# ACTIVITY
Search the listing below for the string "bold" and copy every line where it occurs.

# RECORDS SUPPLIED

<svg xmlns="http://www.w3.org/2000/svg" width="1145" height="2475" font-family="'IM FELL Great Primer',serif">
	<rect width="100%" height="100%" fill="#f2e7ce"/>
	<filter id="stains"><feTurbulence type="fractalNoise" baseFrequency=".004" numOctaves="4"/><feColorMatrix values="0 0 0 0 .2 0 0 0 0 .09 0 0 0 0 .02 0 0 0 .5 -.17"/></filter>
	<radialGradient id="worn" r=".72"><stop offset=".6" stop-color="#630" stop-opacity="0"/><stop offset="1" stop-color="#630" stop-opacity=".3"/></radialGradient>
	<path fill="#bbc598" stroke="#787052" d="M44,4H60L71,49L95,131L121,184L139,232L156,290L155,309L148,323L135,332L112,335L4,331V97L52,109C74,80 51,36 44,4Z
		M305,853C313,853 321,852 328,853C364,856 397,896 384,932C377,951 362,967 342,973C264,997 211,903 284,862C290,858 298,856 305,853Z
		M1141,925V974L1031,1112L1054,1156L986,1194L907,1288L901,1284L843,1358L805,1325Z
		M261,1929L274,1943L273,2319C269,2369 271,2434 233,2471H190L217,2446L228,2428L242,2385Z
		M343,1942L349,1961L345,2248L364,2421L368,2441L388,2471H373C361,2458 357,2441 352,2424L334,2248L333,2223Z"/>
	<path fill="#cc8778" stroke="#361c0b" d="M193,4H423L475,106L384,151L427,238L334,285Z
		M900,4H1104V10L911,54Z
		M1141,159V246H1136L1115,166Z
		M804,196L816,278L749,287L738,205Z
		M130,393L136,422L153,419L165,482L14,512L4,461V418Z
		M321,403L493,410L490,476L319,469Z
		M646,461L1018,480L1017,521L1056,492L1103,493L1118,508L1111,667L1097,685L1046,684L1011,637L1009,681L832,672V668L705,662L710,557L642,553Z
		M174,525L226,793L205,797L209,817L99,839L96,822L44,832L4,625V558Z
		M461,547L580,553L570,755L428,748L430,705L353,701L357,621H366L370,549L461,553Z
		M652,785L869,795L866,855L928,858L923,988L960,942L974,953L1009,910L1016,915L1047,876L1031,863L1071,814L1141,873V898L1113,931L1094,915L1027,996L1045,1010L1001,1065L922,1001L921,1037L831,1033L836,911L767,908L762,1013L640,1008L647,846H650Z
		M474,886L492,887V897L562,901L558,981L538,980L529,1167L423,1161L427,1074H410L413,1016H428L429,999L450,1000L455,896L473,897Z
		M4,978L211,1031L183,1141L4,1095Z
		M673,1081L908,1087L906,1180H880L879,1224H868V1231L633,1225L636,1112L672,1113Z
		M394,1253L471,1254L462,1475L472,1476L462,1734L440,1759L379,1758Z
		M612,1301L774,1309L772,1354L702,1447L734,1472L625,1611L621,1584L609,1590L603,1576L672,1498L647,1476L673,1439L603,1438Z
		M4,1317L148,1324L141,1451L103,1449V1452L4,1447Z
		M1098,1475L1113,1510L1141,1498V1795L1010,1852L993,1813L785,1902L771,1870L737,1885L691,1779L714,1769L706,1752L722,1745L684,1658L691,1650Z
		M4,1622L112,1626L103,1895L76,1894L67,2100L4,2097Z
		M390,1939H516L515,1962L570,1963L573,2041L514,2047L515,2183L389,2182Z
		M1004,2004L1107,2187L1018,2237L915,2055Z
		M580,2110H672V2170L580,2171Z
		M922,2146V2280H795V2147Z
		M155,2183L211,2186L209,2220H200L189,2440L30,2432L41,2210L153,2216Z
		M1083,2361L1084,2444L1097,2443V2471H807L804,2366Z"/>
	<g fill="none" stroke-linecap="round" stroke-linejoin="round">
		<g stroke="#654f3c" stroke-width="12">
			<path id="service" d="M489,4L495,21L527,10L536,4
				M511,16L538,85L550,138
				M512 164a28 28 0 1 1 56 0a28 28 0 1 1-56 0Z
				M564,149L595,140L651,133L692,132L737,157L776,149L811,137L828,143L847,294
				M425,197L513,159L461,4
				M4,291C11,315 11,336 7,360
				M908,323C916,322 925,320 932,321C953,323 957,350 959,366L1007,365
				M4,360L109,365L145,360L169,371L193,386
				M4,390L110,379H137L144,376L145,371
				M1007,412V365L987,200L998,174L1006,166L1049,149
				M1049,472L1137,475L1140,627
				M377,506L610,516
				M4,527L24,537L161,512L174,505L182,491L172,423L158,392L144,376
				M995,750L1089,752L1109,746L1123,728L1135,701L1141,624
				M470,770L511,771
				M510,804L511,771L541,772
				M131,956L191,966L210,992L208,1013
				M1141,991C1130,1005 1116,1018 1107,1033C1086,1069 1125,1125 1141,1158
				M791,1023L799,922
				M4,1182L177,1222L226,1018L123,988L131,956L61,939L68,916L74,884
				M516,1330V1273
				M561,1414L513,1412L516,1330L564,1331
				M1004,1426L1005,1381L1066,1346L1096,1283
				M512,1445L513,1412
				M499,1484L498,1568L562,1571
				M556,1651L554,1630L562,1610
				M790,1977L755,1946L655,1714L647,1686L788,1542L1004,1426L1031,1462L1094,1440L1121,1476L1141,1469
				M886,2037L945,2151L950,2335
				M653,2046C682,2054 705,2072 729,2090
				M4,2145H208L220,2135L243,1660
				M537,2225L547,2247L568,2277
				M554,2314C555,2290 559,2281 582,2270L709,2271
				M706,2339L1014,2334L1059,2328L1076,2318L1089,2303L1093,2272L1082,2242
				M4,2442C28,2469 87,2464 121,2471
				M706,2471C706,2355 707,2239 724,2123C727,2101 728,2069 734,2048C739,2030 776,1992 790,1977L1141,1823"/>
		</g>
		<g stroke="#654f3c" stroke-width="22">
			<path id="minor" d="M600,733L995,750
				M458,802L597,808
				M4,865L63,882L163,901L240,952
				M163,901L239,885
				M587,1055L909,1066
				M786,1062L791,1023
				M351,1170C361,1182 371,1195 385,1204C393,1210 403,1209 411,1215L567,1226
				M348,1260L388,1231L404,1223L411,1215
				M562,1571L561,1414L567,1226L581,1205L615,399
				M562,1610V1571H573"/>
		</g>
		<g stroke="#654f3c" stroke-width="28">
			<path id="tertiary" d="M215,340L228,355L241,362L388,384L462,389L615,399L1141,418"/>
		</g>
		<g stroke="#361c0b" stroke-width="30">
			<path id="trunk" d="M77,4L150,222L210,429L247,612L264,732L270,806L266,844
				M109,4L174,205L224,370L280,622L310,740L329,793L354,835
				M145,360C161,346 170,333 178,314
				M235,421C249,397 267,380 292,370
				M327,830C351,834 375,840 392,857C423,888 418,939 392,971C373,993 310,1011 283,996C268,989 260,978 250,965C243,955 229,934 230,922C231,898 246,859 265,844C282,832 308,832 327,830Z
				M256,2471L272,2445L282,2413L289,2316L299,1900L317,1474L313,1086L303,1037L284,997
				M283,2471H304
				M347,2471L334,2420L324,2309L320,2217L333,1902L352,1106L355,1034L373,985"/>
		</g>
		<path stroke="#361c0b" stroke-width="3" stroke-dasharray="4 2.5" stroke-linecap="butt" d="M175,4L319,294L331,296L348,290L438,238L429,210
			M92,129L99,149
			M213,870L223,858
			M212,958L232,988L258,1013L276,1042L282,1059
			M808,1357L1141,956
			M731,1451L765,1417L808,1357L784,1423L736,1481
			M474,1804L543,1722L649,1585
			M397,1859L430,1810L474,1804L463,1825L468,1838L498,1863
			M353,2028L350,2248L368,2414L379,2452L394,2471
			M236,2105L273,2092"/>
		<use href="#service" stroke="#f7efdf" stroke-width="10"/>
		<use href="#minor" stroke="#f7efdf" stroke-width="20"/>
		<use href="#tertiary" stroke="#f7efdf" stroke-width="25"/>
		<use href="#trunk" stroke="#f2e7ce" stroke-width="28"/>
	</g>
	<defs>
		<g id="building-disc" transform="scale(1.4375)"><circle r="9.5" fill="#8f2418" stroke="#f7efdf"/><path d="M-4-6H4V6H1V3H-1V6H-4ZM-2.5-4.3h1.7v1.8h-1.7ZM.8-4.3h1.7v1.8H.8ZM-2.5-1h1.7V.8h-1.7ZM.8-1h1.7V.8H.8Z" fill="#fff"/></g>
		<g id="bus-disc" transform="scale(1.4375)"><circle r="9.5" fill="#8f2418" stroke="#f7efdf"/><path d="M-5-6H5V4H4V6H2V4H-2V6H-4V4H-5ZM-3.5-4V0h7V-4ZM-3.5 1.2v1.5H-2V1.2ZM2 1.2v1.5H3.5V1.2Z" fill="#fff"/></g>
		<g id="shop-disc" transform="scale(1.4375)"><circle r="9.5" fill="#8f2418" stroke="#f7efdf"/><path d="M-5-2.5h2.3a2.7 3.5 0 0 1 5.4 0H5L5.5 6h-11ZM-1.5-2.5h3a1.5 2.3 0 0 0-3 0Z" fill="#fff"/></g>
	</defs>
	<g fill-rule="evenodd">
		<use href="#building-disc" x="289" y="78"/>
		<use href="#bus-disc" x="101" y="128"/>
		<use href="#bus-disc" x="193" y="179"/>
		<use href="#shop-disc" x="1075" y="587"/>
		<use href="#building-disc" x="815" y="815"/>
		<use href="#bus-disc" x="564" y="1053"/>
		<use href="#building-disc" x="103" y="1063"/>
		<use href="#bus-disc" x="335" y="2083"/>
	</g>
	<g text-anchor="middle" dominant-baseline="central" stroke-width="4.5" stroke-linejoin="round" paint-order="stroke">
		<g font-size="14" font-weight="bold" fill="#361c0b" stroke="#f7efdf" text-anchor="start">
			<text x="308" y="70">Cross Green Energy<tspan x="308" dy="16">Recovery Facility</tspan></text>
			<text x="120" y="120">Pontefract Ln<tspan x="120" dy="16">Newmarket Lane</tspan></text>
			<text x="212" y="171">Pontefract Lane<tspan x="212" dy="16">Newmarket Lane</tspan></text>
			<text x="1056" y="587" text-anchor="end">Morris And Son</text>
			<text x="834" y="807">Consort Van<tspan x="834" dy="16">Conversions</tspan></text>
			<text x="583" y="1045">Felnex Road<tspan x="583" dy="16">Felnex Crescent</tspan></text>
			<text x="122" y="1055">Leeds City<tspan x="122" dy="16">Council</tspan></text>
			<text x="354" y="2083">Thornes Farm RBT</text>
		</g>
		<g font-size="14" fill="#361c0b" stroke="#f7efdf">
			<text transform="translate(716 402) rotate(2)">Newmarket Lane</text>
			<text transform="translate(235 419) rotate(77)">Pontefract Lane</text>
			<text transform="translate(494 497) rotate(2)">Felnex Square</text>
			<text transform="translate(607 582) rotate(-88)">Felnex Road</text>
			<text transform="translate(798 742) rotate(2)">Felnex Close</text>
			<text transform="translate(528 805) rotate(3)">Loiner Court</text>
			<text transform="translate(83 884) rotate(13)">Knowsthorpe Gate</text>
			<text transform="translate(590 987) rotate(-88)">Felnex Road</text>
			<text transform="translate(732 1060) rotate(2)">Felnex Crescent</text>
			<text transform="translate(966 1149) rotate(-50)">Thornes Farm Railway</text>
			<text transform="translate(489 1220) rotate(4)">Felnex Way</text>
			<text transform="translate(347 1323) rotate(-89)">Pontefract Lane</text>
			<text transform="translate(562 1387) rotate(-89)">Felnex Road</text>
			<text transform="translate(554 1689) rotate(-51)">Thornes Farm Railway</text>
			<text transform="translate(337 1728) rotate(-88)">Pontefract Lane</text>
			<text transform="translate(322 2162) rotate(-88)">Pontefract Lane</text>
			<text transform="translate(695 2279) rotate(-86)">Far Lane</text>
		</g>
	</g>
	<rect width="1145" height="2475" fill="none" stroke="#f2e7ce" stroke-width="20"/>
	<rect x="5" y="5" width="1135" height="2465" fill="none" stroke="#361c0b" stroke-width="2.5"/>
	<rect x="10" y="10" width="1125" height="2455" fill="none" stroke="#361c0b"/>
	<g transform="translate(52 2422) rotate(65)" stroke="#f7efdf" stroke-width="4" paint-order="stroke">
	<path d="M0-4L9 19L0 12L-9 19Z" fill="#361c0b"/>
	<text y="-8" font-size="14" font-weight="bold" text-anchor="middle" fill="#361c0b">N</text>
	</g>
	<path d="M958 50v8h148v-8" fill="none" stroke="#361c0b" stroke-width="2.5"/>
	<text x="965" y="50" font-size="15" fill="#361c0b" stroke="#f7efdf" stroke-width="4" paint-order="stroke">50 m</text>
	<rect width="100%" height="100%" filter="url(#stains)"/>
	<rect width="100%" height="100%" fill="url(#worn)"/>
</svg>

# EXERCISE RESPONSE
		<g font-size="14" font-weight="bold" fill="#361c0b" stroke="#f7efdf" text-anchor="start">
	<text y="-8" font-size="14" font-weight="bold" text-anchor="middle" fill="#361c0b">N</text>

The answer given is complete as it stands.